In the material below, find the line with "innogy HUNSRÜCK HALB-MARATHON" and the line with "МАЛКА БЪЛГАРИЯ". Output exactly those two lines and all lines between them, leaving out pictures.

(Beginning of Records)

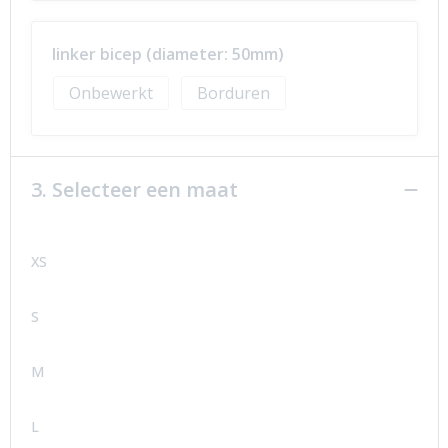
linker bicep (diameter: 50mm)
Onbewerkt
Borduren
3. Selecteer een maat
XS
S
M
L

(End of Records)
(Beginning of Records)

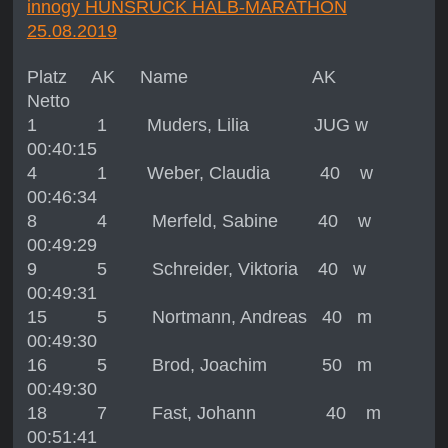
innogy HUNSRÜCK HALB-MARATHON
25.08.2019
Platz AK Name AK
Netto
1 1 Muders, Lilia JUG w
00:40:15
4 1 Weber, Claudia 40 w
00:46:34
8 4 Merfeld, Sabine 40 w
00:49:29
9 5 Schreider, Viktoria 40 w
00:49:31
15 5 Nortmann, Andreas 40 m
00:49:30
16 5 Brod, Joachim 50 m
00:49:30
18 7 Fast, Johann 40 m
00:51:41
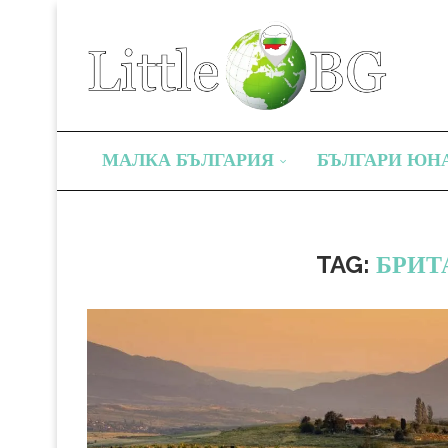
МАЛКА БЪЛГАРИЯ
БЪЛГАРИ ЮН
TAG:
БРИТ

(End of Records)

__Solution__.
innogy HUNSRÜCK HALB-MARATHON
25.08.2019
Platz AK Name AK
Netto
1 1 Muders, Lilia JUG w
00:40:15
4 1 Weber, Claudia 40 w
00:46:34
8 4 Merfeld, Sabine 40 w
00:49:29
9 5 Schreider, Viktoria 40 w
00:49:31
15 5 Nortmann, Andreas 40 m
00:49:30
16 5 Brod, Joachim 50 m
00:49:30
18 7 Fast, Johann 40 m
00:51:41
МАЛКА БЪЛГАРИЯ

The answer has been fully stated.